The group move will further bulk up King & Spalding's Los Angeles office, which was launched in 2011 and is led by Peter Strotz, a tort litigator and products liability partner. The firm lists 50 people in its LA office, 37 in San Francisco and 12 in Silicon Valley, some of whom are listed as resident in multiple locations.

Even as the firm experiences rapid changes, Boies Schiller has said it will keep investing in the California market. In an email to the firm obtained by Law.com, managing partners Natasha Harrison and Nick Gravante said they wished the departing lawyers well and said their Los Angeles and San Francisco offices were "integral parts" of the firm's future.

"Obviously, this is a period of great uncertainty for our country," the email said. "What is not uncertain, however, is that the California legal market, and our Los Angeles and San Francisco offices specifically, will remain integral parts of the firm's geographical and strategic footprint. The firm will continue to service existing and new clients with world class talent in the important California market as we continue to restructure our operations for the next generation."

Boies Schiller is in the midst of a management transition that began publicly in 2018, as co-founders Boies and Jonathan Schiller step away from the main leadership roles. The firm appointed a four-person management committee tasked with handling the day-to-day administrative duties: salaries and draws, billing rates, recruiting and accounts receivable, among others.

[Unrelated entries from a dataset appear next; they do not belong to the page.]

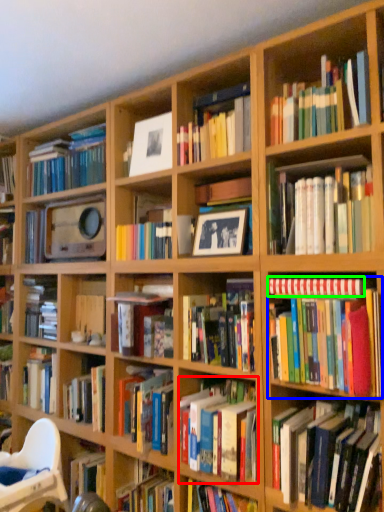
Question: Based on their relative distances, which object is nearer to book (highlighted by a red box)? Choose from book (highlighted by a blue box) and book (highlighted by a green box).

Choices:
 (A) book
 (B) book

Answer: (A)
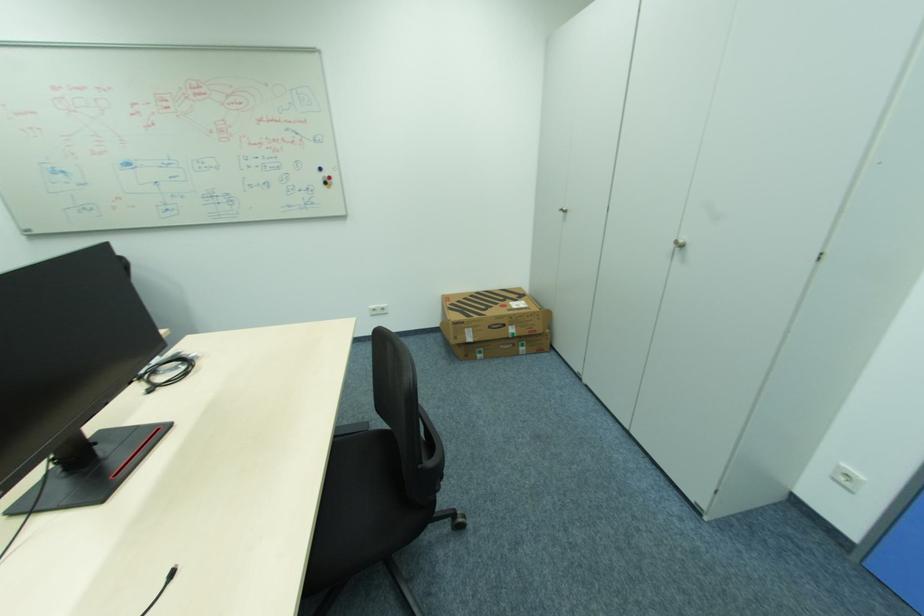
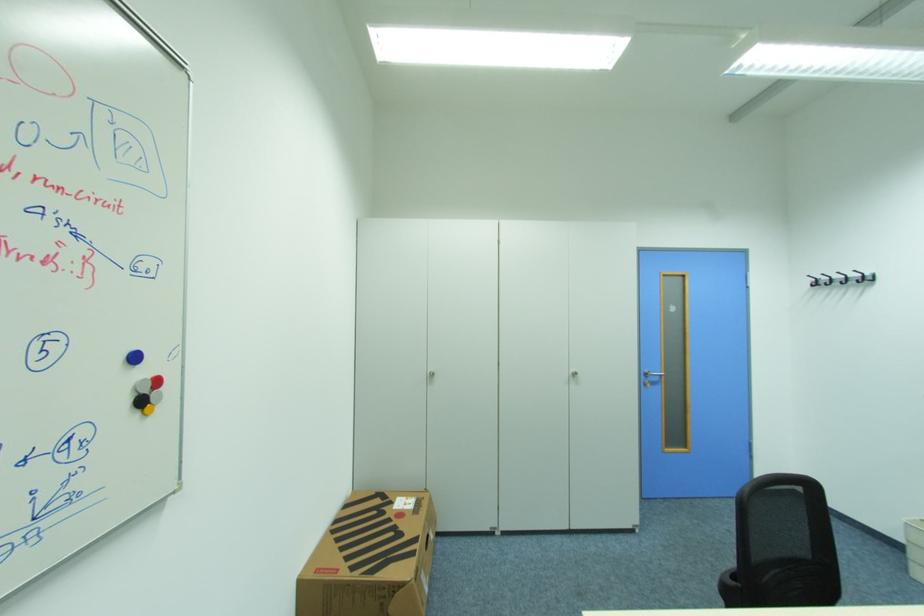
Find the pixel in the second image that matches point (324, 169) in the first image.

(140, 359)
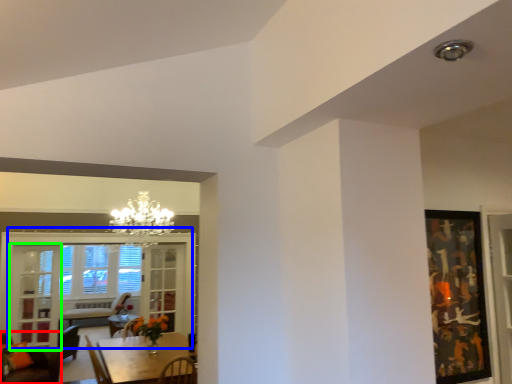
Question: Which object is positioned closest to chair (highlighted by a red box)? Select from window (highlighted by a blue box) and glass door (highlighted by a green box).

Choices:
 (A) window
 (B) glass door

Answer: (B)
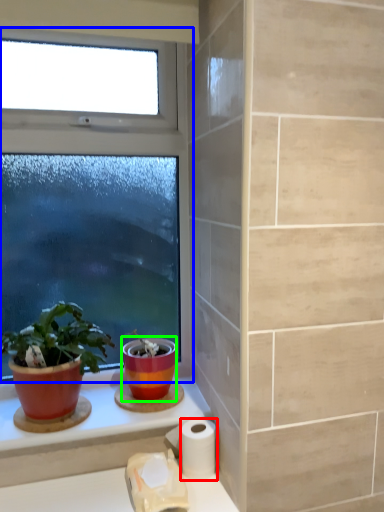
Question: Which object is positioned closest to toilet paper (highlighted by a red box)? Select from window (highlighted by a blue box) and flowerpot (highlighted by a green box).

Choices:
 (A) window
 (B) flowerpot

Answer: (B)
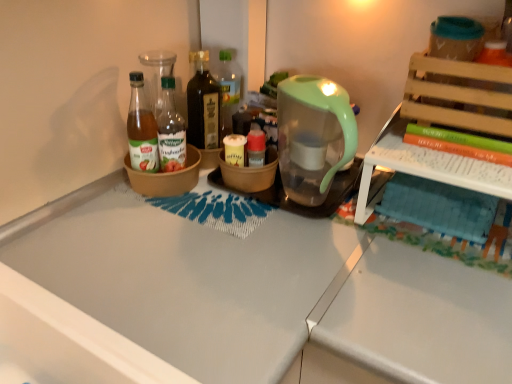
What do you see at coordinates (313, 136) in the screenshot?
I see `translucent green coffeepot at upper right` at bounding box center [313, 136].

What do you see at coordinates (228, 87) in the screenshot?
I see `translucent glass bottle at center, acting as the 3th bottle starting from the left` at bounding box center [228, 87].

Describe the element at coordinates (203, 104) in the screenshot. The width and height of the screenshot is (512, 384). I see `dark brown glass bottle at center, placed as the 2th bottle when sorted from left to right` at that location.

Where is `green glass bottle at center, which is the 1th bottle from left to right`? Image resolution: width=512 pixels, height=384 pixels. green glass bottle at center, which is the 1th bottle from left to right is located at coordinates click(170, 130).

Find the location of a particular element. Image resolution: width=512 pixels, height=384 pixels. green matte book at upper right is located at coordinates (460, 143).

This screenshot has width=512, height=384. Find the location of `translucent green coffeepot at upper right`. translucent green coffeepot at upper right is located at coordinates (313, 136).

Can you confirm if green matte book at upper right is positioned to the right of green glass bottle at center, which is counted as the third bottle, starting from the right?

Correct, you'll find green matte book at upper right to the right of green glass bottle at center, which is counted as the third bottle, starting from the right.

Identify the location of book in front of the green glass bottle at center, which is counted as the third bottle, starting from the right. (460, 143).

Can you see green matte book at upper right touching green glass bottle at center, which is counted as the third bottle, starting from the right?

There is a gap between green matte book at upper right and green glass bottle at center, which is counted as the third bottle, starting from the right.

Who is smaller, green glass bottle at center, which is counted as the third bottle, starting from the right, or translucent glass bottle at center, acting as the 3th bottle starting from the left?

And in December, partners Gravante and Harrison were elected as co-managing partners. The announcement came shortly after The New York Times raised questions about Boies' work with a man who claimed to have access to a trove of tapes recorded by Jeffrey Epstein. Boies in response said he did nothing wrong, and the firm said the leadership transition had nothing to do with that matter.

In the five months since Gravante and Harrison took on their new roles, at least 31 attorneys have left the firm. The year's departures began with a group move in Miami, where three partners left to create litigation boutique Heise Suarez Melville.

The coming months brought several more departures, including that of up-and-coming partners Hartnett and D.C.-based partner Stacey Grigsby, who jumped to Covington & Burling in April. Two partners on the East Coast with a lucrative monitorship, Dawn Smalls and Lee Wolosky, left around the same time Hartnett did.

Ross Todd contributed to this report.

Correction: a previous version of this article misspelled Crowther's last name. The error has been corrected.